ベニーオークションは誰が儲かるのか?運営者が語る仕組みと課題【オークション最前線】


今、人気商品が破格の価格で購入できるベニーオークションがネットで話題となっている。

ネットオークションというと、日本ではヤフーオークションに代表されるユーザー間サービスが一般的だ。無料または月額の登録料だけでユーザーが出品した商品に入札できる。落札期限は固定されており、期限までに最高金額を入札してユーザーが商品を落札し、購入する権利を獲得できる。

ベニーオークションは海外で人気を集めているが、これまで日本で知られているネットオークションとは少々システムが異なることから誤解やトラブルも多いようだ

そこで、今回からベニーオークションについて、実際にサービスを展開しているエイラクセンの取材を交えて学んでみよう思う。

■一人が勝ち抜けするゲーム性が高いオークション
ベニーオークションの最大の特徴は、高額な商品が最大90%オフで購入できるという謳い文句だ。

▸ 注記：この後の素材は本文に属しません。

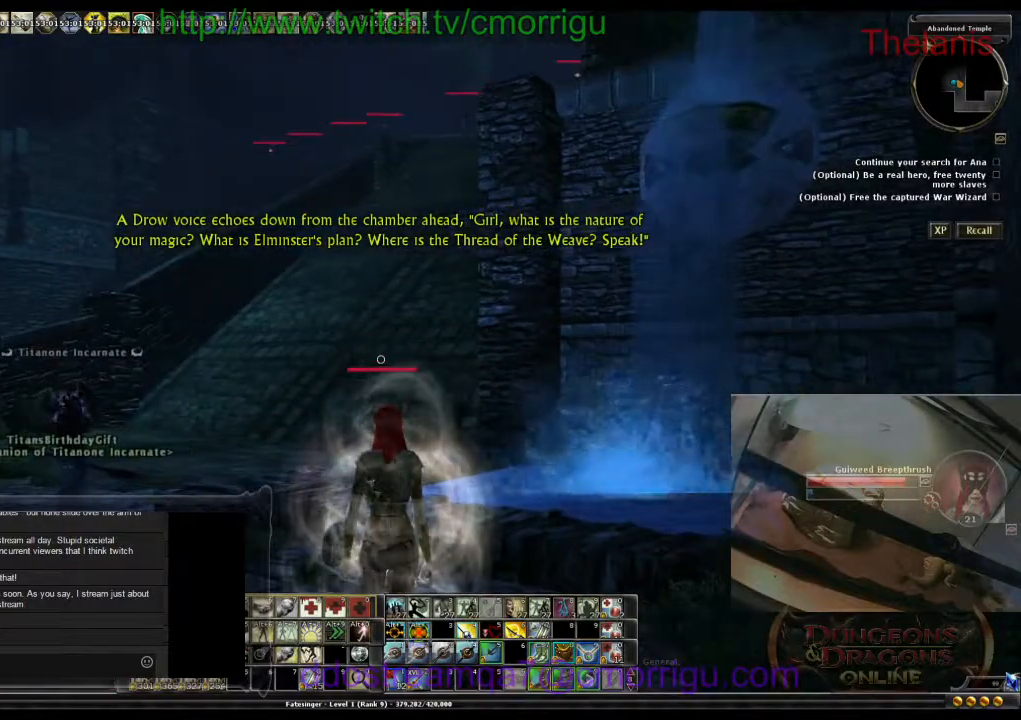
{"keys": [], "events": []}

確かに、液晶テレビやiPadやMacBook、ブランド品など、高価な商品が多いが、これらの商品を破格値で購入できる権利を入手できるユーザーは、基本的には落札者一人である。また、入札は無料ではなく参加費用がかかるのもベニーオークションの特徴の一つだ。

つまり、ベニーオークションは、多くの参加者から一人だけが勝ち抜けするという、ゲーム性の高いオークションなのだ。

ベニーオークションには、サービスによってルールの違いもあるようだが、以下の特徴がある。
・オークション運営者が商品を出品する
・人気や話題の新製品が破格な価格(最大90%オフ)で購入できる
・オークションの入札には参加費(商品によって変動するサービスもある)がかかる
・入札数に満たない場合は、落札期限が延長されることがある

■ベニーオークションは誰が得をするのか?
高額商品を破格な価格で落札者に販売するベニーオークションだが、どうやって利益をだしているのだろう。
ここは、実際のベニーオークション エイラクセンを運営しているAさんに伺ってみた。

●運営側のメリットとデメリット
オークションに出品されている商品は運営者が確保するので、当然、商品の仕入価格が発生する。この仕入価格に利益を加算したものが原価となり、原価以上の収入を得ることでオークションは黒字となりサービスを維持できる。

ベニーオークションの収益は入札参加費となるので、高価な商品になるほど入札回数が必要となるそうだ。
つまり、十分な登録ユーザー、入札数が確保されていれば、ベニーオークションは成り立つというわけだ。

反面、ユーザー数が少なかったり、入札数が少なかったりした状態で落札が決定すると、原価割れから赤字となる。

A氏もベニーオークション運営の難しさをこう指摘する。
「オークション開始から間もないエイラクセンでは、赤字で落札されるケースが多く、今はまだつらい時期ですね。」

●参加ユーサーのメリット
有料ではあるが、少額の参加費(=少ない入札)で落札できれば、高額商品を破格の価格で入手できる。市場価格の30%未満の参加費に抑えて落札できれば、メリットは大きい。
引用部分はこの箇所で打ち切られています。